FOUR STARS The Pappas brothers take the world of skateboarding head on.


Starring Tas Pappas, Ben Pappas

When a couple of westie kids from Melbourne arrived in Los Angeles in the early 1990's, professional skateboarding was turned upside down. So too were the lives of the Ben and Tuss Pappas, the bogan brothers whose meteoric rise to stardom would also be their undoing.

“There's three sides to every story. Yours, mine and the truth.” Tas Pappas has such an acute sense of self-awareness that without his raw, clear voice, this unflinching documentary would another merit-and-misery account often seen on TV's Australian Story. His candid presence, startling energy and remarkable sense of humour turns the film on its provocative head. This aggressive, short-fused yet somehow endearing man holds the hand of all audience members for this story isn't so much about skating (although he does give it grist for the sporting luddites among us), All This Mayhem is about survival.

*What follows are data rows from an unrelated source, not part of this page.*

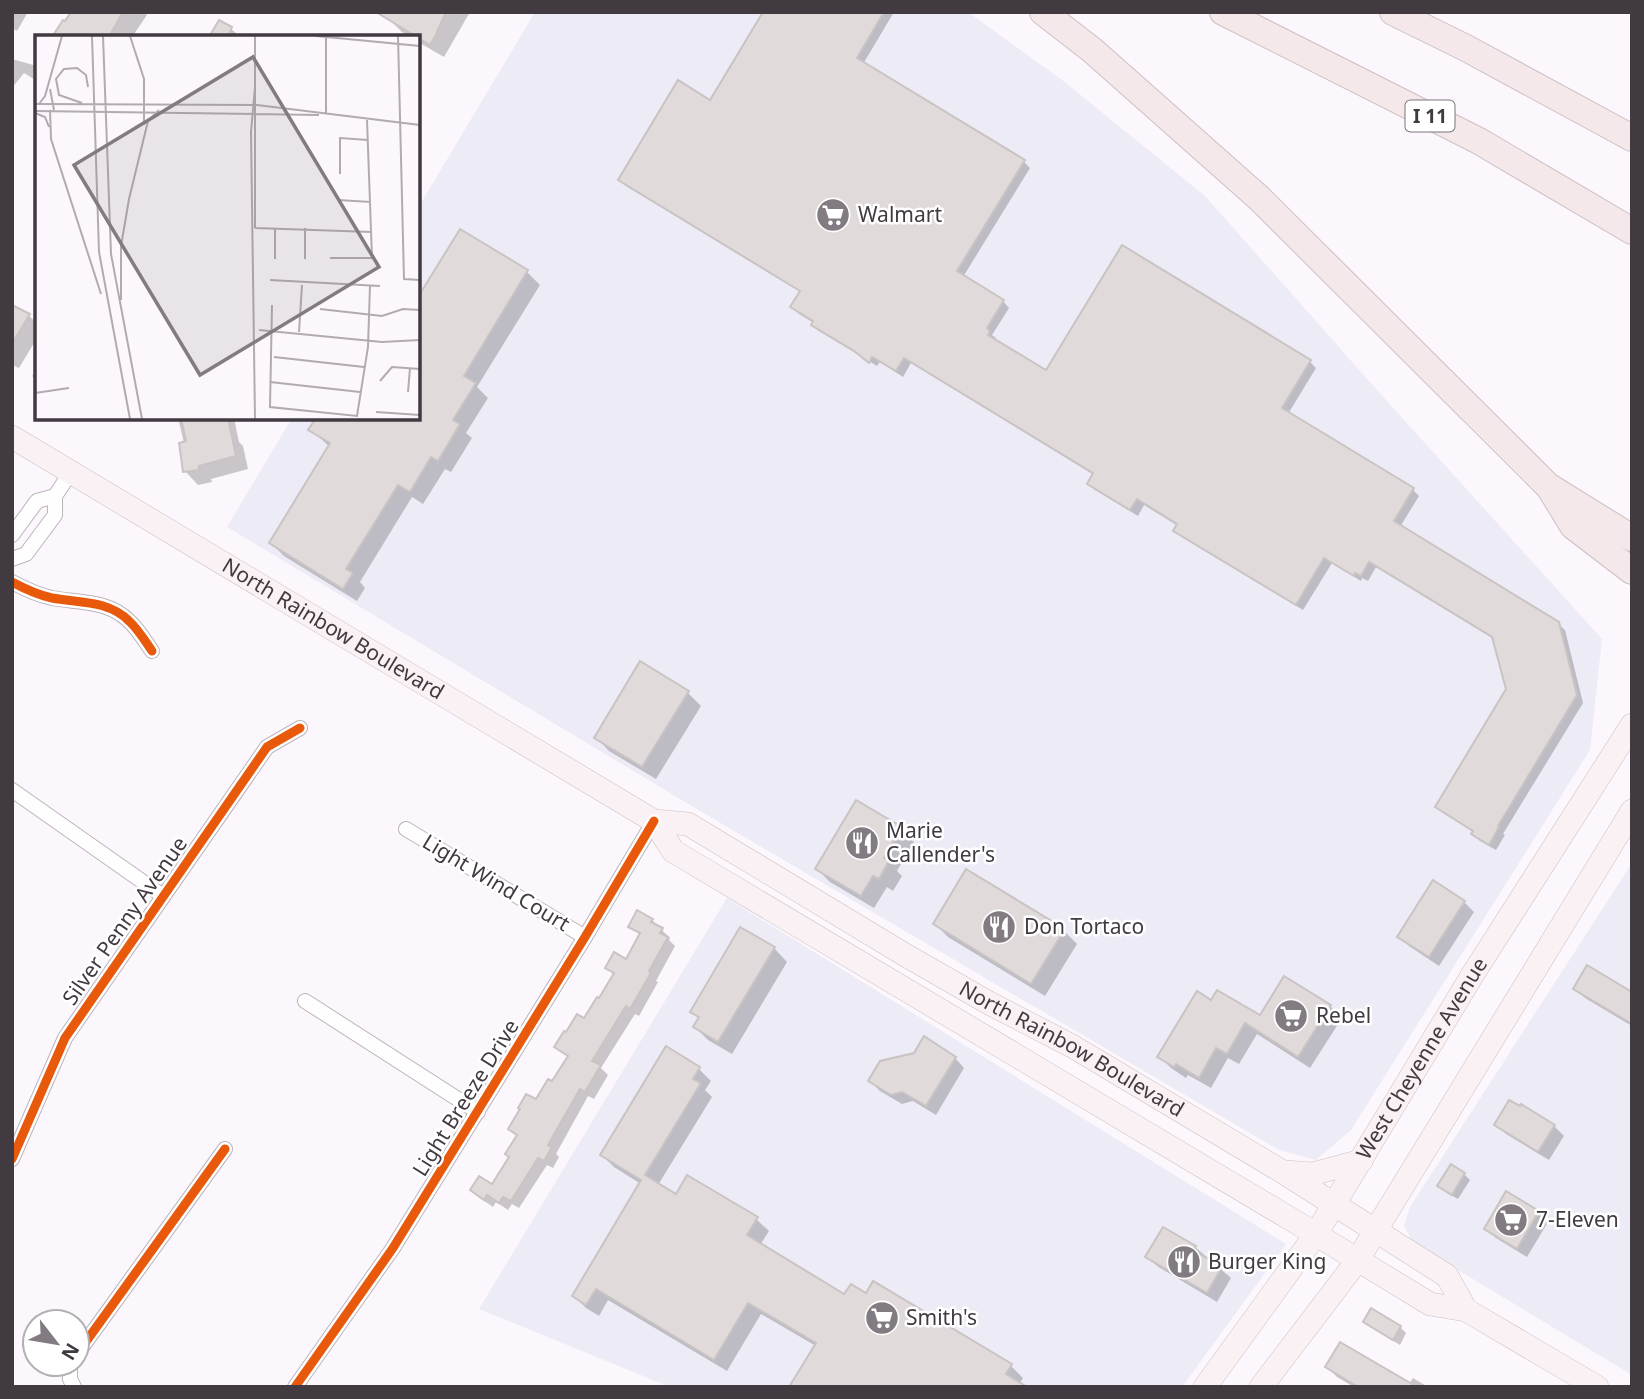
<svg xmlns="http://www.w3.org/2000/svg" width="1644" height="1399" font-family="'Noto Sans',sans-serif">
<style>
.commercial{fill:#edebf5}
.shadow{fill:#0003}
.building{fill:#e1dada;stroke:#c9c3c3;stroke-width:2}
.lines{fill:none;stroke-linecap:round;stroke-linejoin:round}
.minor-casing{stroke:#bbb5ba;stroke-width:16}
.primary-casing{stroke:#cebfc3;stroke-width:24}
.motorway-casing{stroke:#cebfc3;stroke-width:28}
.minor{stroke:#fffeff;stroke-width:14}
.primary{stroke:#f9f1f3;stroke-width:23}
.motorway{stroke:#f4e8ea;stroke-width:26}
.cycleway-casing{stroke:#fff;stroke-width:13}
.cycleway{stroke:#e8590c;stroke-width:9}
.labels{text-anchor:middle;stroke-width:5;stroke-linejoin:round;paint-order:stroke}
.shield{fill:#fff;stroke:#7a757a;stroke-width:2}
.shield-label{font-size:19px;font-weight:bold;fill:#413a41}
.poi-label{font-size:21px;fill:#413a41;stroke:#fff;text-anchor:start}
.street-label{font-size:21px;fill:#413a41;stroke:#fff}
.inset-road{fill:none;stroke:#b1abb1;stroke-width:2}
.view{fill:#827c82;fill-opacity:0.15;stroke:#827c82;stroke-width:3.5}
.inset-edge{fill:none;stroke:#413a41;stroke-width:3.5}
</style>
<rect width="100%" height="100%" fill="#fcf7fc"/>
<!-- commercial -->
<g class="commercial">
<path d="M535,12H968L1062,80L1205,196L1368,380L1602,639L1590,750L1351,1130L1316,1160L1279,1150L695,808L227,527L292,418H418V208Z"/>
<path d="M1632,863V1375L1413,1243L1404,1226L1410,1207Z"/>
<path d="M727,898L1286,1244L1182,1387H670L479,1309Z"/>
</g>
<!-- shadow -->
<g class="shadow">
<path d="M15,12H28L17,31L12,28V16Z"/>
<path d="M71,12H144L147,15L132,37H57Z"/>
<path d="M393,12H470L444,57L418,42V37H410L402,32L389,19Z"/>
<path d="M765,12H894L863,64L1023,161L1030,168L963,277L1003,301L1009,308L992,335L996,338L994,341L1047,373L1310,362L1316,368L1288,414L1413,490L1419,496L1400,527L1557,623L1565,630L1583,703L1503,834L1505,835L1496,850L1480,841L1473,834L1474,832L1443,813L1437,807L1508,690L1494,639L1376,567L1368,581L1362,578L1361,581L1332,563L1303,610L1182,537L1175,530L1178,526L1144,505L1138,516L1095,490L1089,483L1094,475L911,363L903,377L880,362L877,366L819,331L813,324L814,323L799,314L792,307L801,292L626,186L620,179L711,102Z"/>
<path d="M231,29L241,37H212Z"/>
<path d="M12,59L37,66V81L24,73L12,88Z"/>
<path d="M527,272L540,285L477,387L488,398L466,433L472,438L451,472L445,469L423,504L412,497L360,582L365,588L357,601L284,556L271,543L330,447L311,430L418,418Z"/>
<path d="M12,307L29,316L37,323V338L19,368L12,365Z"/>
<path d="M37,369V381L32,376Z"/>
<path d="M178,418H234L239,442L243,446L248,469L211,479L212,482L198,485L185,471L184,443Z"/>
<path d="M688,693L701,706L656,779L609,751L596,737Z"/>
<path d="M857,802L901,829L914,842L897,871L902,876L893,891L887,887L874,908L830,882L817,869Z"/>
<path d="M1464,902L1474,912L1439,966L1409,946L1399,937Z"/>
<path d="M652,920L670,938L669,940L675,946L656,981L658,982L639,1016L635,1014L601,1068L608,1075L594,1099L588,1096L556,1154L559,1157L553,1168L547,1165L519,1208L512,1204L508,1210L496,1202L493,1207L480,1198L472,1190L492,1187L511,1157L518,1137L510,1129L553,1084L569,1058L556,1047L585,1020L600,1001L615,976L607,968L627,961L641,936L630,926Z"/>
<path d="M935,924L1064,931L1077,944L1045,996L948,937Z"/>
<path d="M774,948L787,962L732,1054L708,1040L695,1027L699,1019L692,1012Z"/>
<path d="M1575,989L1632,994V1026L1585,998Z"/>
<path d="M1212,1002L1260,1017L1330,1006L1342,1018L1310,1068L1257,1034L1239,1064L1228,1058L1211,1088L1188,1075L1186,1078L1171,1068L1160,1057Z"/>
<path d="M666,1049L699,1069L711,1081L705,1090L712,1097L658,1185L677,1196L756,1219L769,1231L760,1245L845,1296L1011,1366L1023,1378L1019,1384L816,1346L761,1314L727,1371L608,1300L599,1316L586,1308L574,1296L641,1184L614,1167L602,1155Z"/>
<path d="M955,1058L964,1068L936,1115L913,1101L902,1104L880,1091L870,1081Z"/>
<path d="M1520,1109L1554,1126L1564,1136L1549,1160L1506,1134L1496,1124Z"/>
<path d="M1464,1174L1470,1180L1458,1199L1446,1192L1440,1186Z"/>
<path d="M1538,1212L1548,1222L1527,1257L1496,1238L1486,1229Z"/>
<path d="M1195,1247L1231,1278L1217,1302L1157,1266L1147,1256Z"/>
<path d="M1372,1310L1400,1327L1406,1333L1400,1345L1371,1327L1365,1321Z"/>
<path d="M1327,1367L1409,1384L1413,1378L1428,1387H1354L1337,1377Z"/>
</g>
<!-- building -->
<g class="building">
<path d="M71,12H123L109,37H52L63,20L65,21Z"/>
<path d="M376,12H446L437,32H438L430,45Z"/>
<path d="M763,12H884L857,58L1025,160L957,271L1004,300L987,328L990,331L988,335L1046,370L1122,245L1311,360L1282,408L1414,488L1394,521L1559,622L1577,695L1498,826L1499,827L1489,845L1471,834L1473,831L1435,807L1506,689L1492,637L1369,562L1361,576L1355,573L1354,576L1324,558L1296,605L1173,531L1177,524L1137,499L1130,510L1087,484L1093,473L904,358L896,371L872,357L869,363L854,351L811,325L813,321L790,307L800,291L618,180L678,80L710,100Z"/>
<path d="M219,20L232,27L228,37H209Z"/>
<path d="M460,229L528,270L464,376L476,383L453,420L460,424L438,461L431,457L410,492L398,485L346,569L353,573L343,589L269,543L330,443L308,430L316,418H418V297Z"/>
<path d="M12,305L30,314L12,344Z"/>
<path d="M181,418H228L236,456L199,466V470L183,472L179,443L186,441Z"/>
<path d="M640,661L689,691L642,767L594,738Z"/>
<path d="M856,800L902,827L884,858L889,861L879,879L873,876L861,896L815,869Z"/>
<path d="M966,869L1065,929L1031,984L933,924Z"/>
<path d="M1433,880L1465,901L1429,957L1397,937Z"/>
<path d="M637,910L653,919L651,922L663,928L660,933L668,937L649,971L651,973L630,1009L626,1006L592,1061L601,1065L585,1092L580,1089L548,1145L552,1147L544,1161L538,1158L511,1201L503,1197L499,1203L487,1195L484,1200L470,1190L479,1176L492,1184L509,1157L505,1154L517,1135L508,1129L520,1109L518,1108L526,1094L536,1099L548,1079L552,1081L568,1056L554,1047L564,1031L566,1032L577,1014L584,1018L597,997L599,998L614,973L605,968L614,952L626,959L640,933L628,927Z"/>
<path d="M740,927L775,947L718,1042L693,1027L699,1017L690,1012Z"/>
<path d="M1587,965L1632,992V1024L1573,989Z"/>
<path d="M1284,976L1331,1005L1298,1057L1245,1023L1227,1054L1216,1048L1199,1078L1176,1064L1174,1067L1157,1057L1197,991L1211,1000L1217,990L1260,1015Z"/>
<path d="M924,1036L956,1057L926,1106L902,1092L891,1095L868,1081L880,1061L914,1053Z"/>
<path d="M666,1046L700,1067L693,1079L701,1083L645,1175L676,1194L687,1175L758,1217L747,1235L844,1294L851,1284L866,1293L873,1281L1012,1364L1006,1374L1027,1387H789L816,1343L748,1303L714,1360L596,1289L586,1305L572,1296L641,1180L600,1155Z"/>
<path d="M1509,1100L1520,1106L1521,1104L1555,1125L1538,1152L1494,1125Z"/>
<path d="M1451,1164L1465,1173L1452,1195L1437,1186Z"/>
<path d="M1506,1191L1539,1211L1517,1249L1484,1229Z"/>
<path d="M1163,1227L1196,1246L1193,1250L1222,1267L1207,1293L1145,1257Z"/>
<path d="M1371,1308L1401,1326L1393,1340L1363,1322Z"/>
<path d="M1340,1342L1417,1387H1358L1325,1367Z"/>
</g>
<g class="lines">
<!-- minor casing -->
<g class="minor-casing">
<g id="minor">
<path d="M12,535L37,501L55,496"/>
<path d="M12,559L26,554L55,515V496L71,472"/>
<path d="M12,582C25,589 38,595 52,598C79,603 108,600 129,621C138,629 145,641 152,651"/>
<path d="M12,790L163,896"/>
<path d="M406,829L585,937"/>
<path d="M305,1001L478,1112"/>
<path d="M12,1159L65,1038L267,747L300,728"/>
<path d="M77,1354L225,1149"/>
<path d="M70,1364V1379L74,1387"/>
<path d="M295,1387L393,1248L585,937L654,821"/>
</g>
</g>
<!-- primary casing -->
<g class="primary-casing">
<g id="primary">
<path id="s1" d="M12,437L654,821L688,824L907,956L989,1003L1072,1046L1283,1172L1447,1276L1466,1310"/>
<path d="M654,821L673,851L1299,1224L1430,1304L1466,1310L1597,1387"/>
<path d="M1285,1172L1312,1174L1361,1161"/>
<path id="s2" d="M1205,1387L1316,1234L1473,974L1632,725"/>
<path d="M1261,1387L1357,1261L1632,811"/>
</g>
</g>
<!-- motorway casing -->
<g class="motorway-casing">
<g id="motorway">
<path d="M1043,12L1092,50L1259,198L1548,486L1632,538"/>
<path d="M1223,12L1479,141L1632,231"/>
<path d="M1393,12L1466,48L1632,138"/>
<path d="M1551,490L1573,526L1632,571"/>
</g>
</g>
<!-- minor -->
<use href="#minor" class="minor"/>
<!-- primary -->
<use href="#primary" class="primary"/>
<!-- motorway -->
<use href="#motorway" class="motorway"/>
<!-- cycleway casing -->
<g class="cycleway-casing">
<g id="cycleway">
<path d="M12,582C25,589 38,595 52,598C79,603 108,600 129,621C138,629 145,641 152,651"/>
<path d="M12,1159L65,1038L267,747L300,728"/>
<path d="M77,1354L225,1149"/>
<path d="M295,1387L393,1248L585,937L654,821"/>
</g>
</g>
<!-- cycleway -->
<use href="#cycleway" class="cycleway"/>
</g>
<!-- icons -->
<defs>
<g id="supermarket-disc" transform="scale(1.75)"><circle r="9.5" fill="#827c82" stroke="#fff"/><path d="M-6-5.5h2.5l.6 2H6L4.5 2H-2.5L-4.4-4H-6ZM-1.5 3.2a1.3 1.3 0 1 0 .1 0ZM3 3.2a1.3 1.3 0 1 0 .1 0Z" fill="#fff"/></g>
<g id="restaurant-disc" transform="scale(1.75)"><circle r="9.5" fill="#827c82" stroke="#fff"/><path d="M-5-6h1v4h1v-4h1v4h1v-4h1v5L-1.5 .5V6h-2V.5L-5-1ZM5-6V6H3V1.5H1.5Q1.5-4 5-6Z" fill="#fff"/></g>
</defs>
<g fill-rule="evenodd">
<use href="#supermarket-disc" x="833" y="215"/>
<use href="#restaurant-disc" x="862" y="843"/>
<use href="#restaurant-disc" x="999" y="927"/>
<use href="#supermarket-disc" x="1291" y="1016"/>
<use href="#supermarket-disc" x="1511" y="1220"/>
<use href="#restaurant-disc" x="1184" y="1262"/>
<use href="#supermarket-disc" x="882" y="1318"/>
</g>
<g class="labels">
<!-- shield labels -->
<rect class="shield" x="1405.5" y="100.5" width="49" height="31" rx="5"/>
<g class="shield-label">
<text x="1430" y="123">I 11</text>
</g>
<!-- poi labels -->
<g class="poi-label">
<text x="858" y="222">Walmart</text>
<text x="886" y="838">Marie<tspan x="886" dy="24">Callender's</tspan></text>
<text x="1024" y="934">Don Tortaco</text>
<text x="1316" y="1023">Rebel</text>
<text x="1536" y="1227">7-Eleven</text>
<text x="1208" y="1269">Burger King</text>
<text x="906" y="1325">Smith's</text>
</g>
<!-- street labels -->
<g class="street-label">
<text dy="7" stroke="none"><textPath href="#s1" startOffset="374">North Rainbow Boulevard</textPath></text>
<text transform="translate(496 883) rotate(31)" y="7">Light Wind Court</text>
<text transform="translate(125 921) rotate(-55)" y="7">Silver Penny Avenue</text>
<text dy="7" stroke="none"><textPath href="#s1" startOffset="1227">North Rainbow Boulevard</textPath></text>
<text dy="7" stroke="none"><textPath href="#s2" startOffset="394">West Cheyenne Avenue</textPath></text>
<text transform="translate(466 1098) rotate(-58)" y="7">Light Breeze Drive</text>
</g>
</g>
<!-- overview -->
<g transform="translate(35 35)">
<rect width="385" height="385" fill="#fcf7fc"/>
<path class="inset-road" d="M57,1L64,217L95,384M68,1L76,219L107,384M95,1L109,44V90M220,1V193M281,1L385,11M363,1L369,244L385,245M220,52L216,97L220,384M15,54L19,75M47,68L24,60L21,44L29,34L42,33L51,40L53,52M0,69L222,70L385,90M4,69L10,61L27,1M15,75L16,104L66,259M0,76L284,80M0,78L10,82L14,92M291,78V2M305,139V103L333,105M303,165L336,167M220,193L337,197M295,223H337L332,85M240,224V193M270,224V193M235,245L345,251M86,265V211L94,164L113,86L124,75M237,270L235,372L322,381L333,312L335,250M285,274L347,281L368,274L385,275M224,295L347,307L385,305M264,297L267,250M239,322L329,332M345,346L357,332L385,334M235,347L325,357M373,357L375,333M0,358L34,353M341,377L385,380"/>
<path class="view" d="M218,22L344,232L165,340L39,130Z"/>
<rect width="385" height="385" class="inset-edge"/>
</g>
<!-- border -->
<rect width="1644" height="1399" fill="none" stroke="#413a41" stroke-width="28"/>
<!-- north arrow -->
<g transform="translate(56 1343) rotate(121)"><circle r="33" fill="#ffffff" stroke="#b3b0b3" stroke-width="2"/>
<path d="M0-5L12 26L0 18L-12 26Z" fill="#827c82"/>
<text y="-10" font-size="19" font-weight="bold" text-anchor="middle" fill="#413a41">N</text>
</g>
</svg>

Using kilometres of video shot by fellow skaters from the time the Pappas brothers first stepped onto a park in Prahran through wild parties, their rise to become the darlings of ESPN and eventual fall from grace, director Eddie Martin has crafted a remarkable film: part time capsule, part reality TV. The video actuality is a gift. From their fiery beginnings through drug and alcohol addiction to the inevitable tragedy, there's not a moment of the Pappas story that Martin hasn't been able to show first hand. It's as thrilling and funny as it is disheartening and gut-wrenching.

All This Mayhem is about skateboarding, a sport some believe was wrestled from skaters and turned into a corporate money machine. It's about players who worked out how to work the new rules, and the unsuspecting ground out by the gear change. It's rock and roll. The burning realisation for Tas that despite international recognition, the lives he and Ben led were, in the end, no different than if they'd stayed in Melbourne's west is the most telling of all. Yet there's also hope that, in the end, no matter the battering he took, Tas Pappas did survive. Crisp, decisive, illuminating – this is essential viewing.